> _EXCERPTED DATA_
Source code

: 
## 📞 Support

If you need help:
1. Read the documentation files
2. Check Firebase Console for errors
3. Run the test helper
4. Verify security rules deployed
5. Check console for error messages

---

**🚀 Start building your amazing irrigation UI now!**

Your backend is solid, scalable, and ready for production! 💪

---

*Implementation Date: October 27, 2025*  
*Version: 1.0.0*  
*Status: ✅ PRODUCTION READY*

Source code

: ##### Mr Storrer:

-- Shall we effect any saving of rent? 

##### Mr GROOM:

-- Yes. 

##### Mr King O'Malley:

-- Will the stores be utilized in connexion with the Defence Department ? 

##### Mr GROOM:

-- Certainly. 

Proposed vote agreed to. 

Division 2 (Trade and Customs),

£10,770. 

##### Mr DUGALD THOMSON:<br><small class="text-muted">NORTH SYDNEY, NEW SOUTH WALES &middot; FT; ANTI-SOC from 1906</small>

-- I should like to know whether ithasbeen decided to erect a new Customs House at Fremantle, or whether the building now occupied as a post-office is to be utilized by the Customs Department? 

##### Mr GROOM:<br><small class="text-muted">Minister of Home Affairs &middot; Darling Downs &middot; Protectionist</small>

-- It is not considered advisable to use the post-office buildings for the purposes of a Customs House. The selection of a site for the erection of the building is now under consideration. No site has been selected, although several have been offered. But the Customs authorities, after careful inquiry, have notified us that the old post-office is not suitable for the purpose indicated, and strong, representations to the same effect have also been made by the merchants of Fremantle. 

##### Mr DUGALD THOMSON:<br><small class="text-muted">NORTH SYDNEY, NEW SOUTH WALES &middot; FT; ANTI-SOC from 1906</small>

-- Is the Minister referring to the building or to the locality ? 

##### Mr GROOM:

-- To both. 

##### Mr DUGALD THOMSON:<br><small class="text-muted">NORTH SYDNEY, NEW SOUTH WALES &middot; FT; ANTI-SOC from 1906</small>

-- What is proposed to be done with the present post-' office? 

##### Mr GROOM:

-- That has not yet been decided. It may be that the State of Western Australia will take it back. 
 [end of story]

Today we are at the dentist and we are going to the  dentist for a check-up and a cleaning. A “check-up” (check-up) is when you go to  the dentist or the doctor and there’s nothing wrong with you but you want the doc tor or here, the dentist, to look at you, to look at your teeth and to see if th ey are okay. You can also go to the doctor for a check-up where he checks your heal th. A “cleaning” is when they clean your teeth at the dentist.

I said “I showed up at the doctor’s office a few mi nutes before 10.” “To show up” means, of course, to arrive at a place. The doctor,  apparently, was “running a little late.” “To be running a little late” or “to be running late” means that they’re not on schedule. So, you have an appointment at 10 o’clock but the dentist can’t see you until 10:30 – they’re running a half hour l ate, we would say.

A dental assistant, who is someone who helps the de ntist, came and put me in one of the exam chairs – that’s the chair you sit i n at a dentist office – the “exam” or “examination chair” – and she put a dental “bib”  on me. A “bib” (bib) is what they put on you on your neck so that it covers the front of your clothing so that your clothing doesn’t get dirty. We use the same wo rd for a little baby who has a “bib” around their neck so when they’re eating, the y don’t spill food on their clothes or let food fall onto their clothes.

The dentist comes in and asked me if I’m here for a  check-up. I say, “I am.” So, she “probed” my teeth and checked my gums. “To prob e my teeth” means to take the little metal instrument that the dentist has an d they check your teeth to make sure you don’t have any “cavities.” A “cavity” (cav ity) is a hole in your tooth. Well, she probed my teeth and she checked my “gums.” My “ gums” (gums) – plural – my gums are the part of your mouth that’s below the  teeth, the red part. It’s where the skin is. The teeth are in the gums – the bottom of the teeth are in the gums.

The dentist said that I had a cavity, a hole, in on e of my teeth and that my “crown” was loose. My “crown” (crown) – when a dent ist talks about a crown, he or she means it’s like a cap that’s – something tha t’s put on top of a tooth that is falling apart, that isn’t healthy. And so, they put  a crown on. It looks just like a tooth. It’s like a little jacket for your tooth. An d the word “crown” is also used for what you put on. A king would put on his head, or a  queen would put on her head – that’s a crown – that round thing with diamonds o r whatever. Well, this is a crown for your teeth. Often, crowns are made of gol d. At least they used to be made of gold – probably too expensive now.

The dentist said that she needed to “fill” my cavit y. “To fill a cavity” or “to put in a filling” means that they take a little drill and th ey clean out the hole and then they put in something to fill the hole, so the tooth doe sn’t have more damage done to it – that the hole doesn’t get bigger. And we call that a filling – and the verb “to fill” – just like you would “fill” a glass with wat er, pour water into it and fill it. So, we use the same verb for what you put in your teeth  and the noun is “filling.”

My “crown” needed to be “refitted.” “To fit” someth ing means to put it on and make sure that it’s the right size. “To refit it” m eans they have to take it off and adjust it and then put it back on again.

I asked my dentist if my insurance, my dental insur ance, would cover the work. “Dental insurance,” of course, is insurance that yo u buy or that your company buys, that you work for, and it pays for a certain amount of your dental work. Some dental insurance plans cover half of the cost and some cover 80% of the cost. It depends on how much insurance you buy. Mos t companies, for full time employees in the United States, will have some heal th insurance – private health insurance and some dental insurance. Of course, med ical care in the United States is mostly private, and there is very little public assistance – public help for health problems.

> _WHAT YOU WILL DO_
From the first line to the last, return the records unchanged.

> _SOLUTION TO THE EXERCISE_
Source code

: 
## 📞 Support

If you need help:
1. Read the documentation files
2. Check Firebase Console for errors
3. Run the test helper
4. Verify security rules deployed
5. Check console for error messages

---

**🚀 Start building your amazing irrigation UI now!**

Your backend is solid, scalable, and ready for production! 💪

---

*Implementation Date: October 27, 2025*  
*Version: 1.0.0*  
*Status: ✅ PRODUCTION READY*

Source code

: ##### Mr Storrer:

-- Shall we effect any saving of rent? 

##### Mr GROOM:

-- Yes. 

##### Mr King O'Malley:

-- Will the stores be utilized in connexion with the Defence Department ? 

##### Mr GROOM:

-- Certainly. 

Proposed vote agreed to. 

Division 2 (Trade and Customs),

£10,770. 

##### Mr DUGALD THOMSON:<br><small class="text-muted">NORTH SYDNEY, NEW SOUTH WALES &middot; FT; ANTI-SOC from 1906</small>

-- I should like to know whether ithasbeen decided to erect a new Customs House at Fremantle, or whether the building now occupied as a post-office is to be utilized by the Customs Department? 

##### Mr GROOM:<br><small class="text-muted">Minister of Home Affairs &middot; Darling Downs &middot; Protectionist</small>

-- It is not considered advisable to use the post-office buildings for the purposes of a Customs House. The selection of a site for the erection of the building is now under consideration. No site has been selected, although several have been offered. But the Customs authorities, after careful inquiry, have notified us that the old post-office is not suitable for the purpose indicated, and strong, representations to the same effect have also been made by the merchants of Fremantle. 

##### Mr DUGALD THOMSON:<br><small class="text-muted">NORTH SYDNEY, NEW SOUTH WALES &middot; FT; ANTI-SOC from 1906</small>

-- Is the Minister referring to the building or to the locality ? 

##### Mr GROOM:

-- To both. 

##### Mr DUGALD THOMSON:<br><small class="text-muted">NORTH SYDNEY, NEW SOUTH WALES &middot; FT; ANTI-SOC from 1906</small>

-- What is proposed to be done with the present post-' office? 

##### Mr GROOM:

-- That has not yet been decided. It may be that the State of Western Australia will take it back. 
 [end of story]

Today we are at the dentist and we are going to the  dentist for a check-up and a cleaning. A “check-up” (check-up) is when you go to  the dentist or the doctor and there’s nothing wrong with you but you want the doc tor or here, the dentist, to look at you, to look at your teeth and to see if th ey are okay. You can also go to the doctor for a check-up where he checks your heal th. A “cleaning” is when they clean your teeth at the dentist.

I said “I showed up at the doctor’s office a few mi nutes before 10.” “To show up” means, of course, to arrive at a place. The doctor,  apparently, was “running a little late.” “To be running a little late” or “to be running late” means that they’re not on schedule. So, you have an appointment at 10 o’clock but the dentist can’t see you until 10:30 – they’re running a half hour l ate, we would say.

A dental assistant, who is someone who helps the de ntist, came and put me in one of the exam chairs – that’s the chair you sit i n at a dentist office – the “exam” or “examination chair” – and she put a dental “bib”  on me. A “bib” (bib) is what they put on you on your neck so that it covers the front of your clothing so that your clothing doesn’t get dirty. We use the same wo rd for a little baby who has a “bib” around their neck so when they’re eating, the y don’t spill food on their clothes or let food fall onto their clothes.

The dentist comes in and asked me if I’m here for a  check-up. I say, “I am.” So, she “probed” my teeth and checked my gums. “To prob e my teeth” means to take the little metal instrument that the dentist has an d they check your teeth to make sure you don’t have any “cavities.” A “cavity” (cav ity) is a hole in your tooth. Well, she probed my teeth and she checked my “gums.” My “ gums” (gums) – plural – my gums are the part of your mouth that’s below the  teeth, the red part. It’s where the skin is. The teeth are in the gums – the bottom of the teeth are in the gums.

The dentist said that I had a cavity, a hole, in on e of my teeth and that my “crown” was loose. My “crown” (crown) – when a dent ist talks about a crown, he or she means it’s like a cap that’s – something tha t’s put on top of a tooth that is falling apart, that isn’t healthy. And so, they put  a crown on. It looks just like a tooth. It’s like a little jacket for your tooth. An d the word “crown” is also used for what you put on. A king would put on his head, or a  queen would put on her head – that’s a crown – that round thing with diamonds o r whatever. Well, this is a crown for your teeth. Often, crowns are made of gol d. At least they used to be made of gold – probably too expensive now.

The dentist said that she needed to “fill” my cavit y. “To fill a cavity” or “to put in a filling” means that they take a little drill and th ey clean out the hole and then they put in something to fill the hole, so the tooth doe sn’t have more damage done to it – that the hole doesn’t get bigger. And we call that a filling – and the verb “to fill” – just like you would “fill” a glass with wat er, pour water into it and fill it. So, we use the same verb for what you put in your teeth  and the noun is “filling.”

My “crown” needed to be “refitted.” “To fit” someth ing means to put it on and make sure that it’s the right size. “To refit it” m eans they have to take it off and adjust it and then put it back on again.

I asked my dentist if my insurance, my dental insur ance, would cover the work. “Dental insurance,” of course, is insurance that yo u buy or that your company buys, that you work for, and it pays for a certain amount of your dental work. Some dental insurance plans cover half of the cost and some cover 80% of the cost. It depends on how much insurance you buy. Mos t companies, for full time employees in the United States, will have some heal th insurance – private health insurance and some dental insurance. Of course, med ical care in the United States is mostly private, and there is very little public assistance – public help for health problems.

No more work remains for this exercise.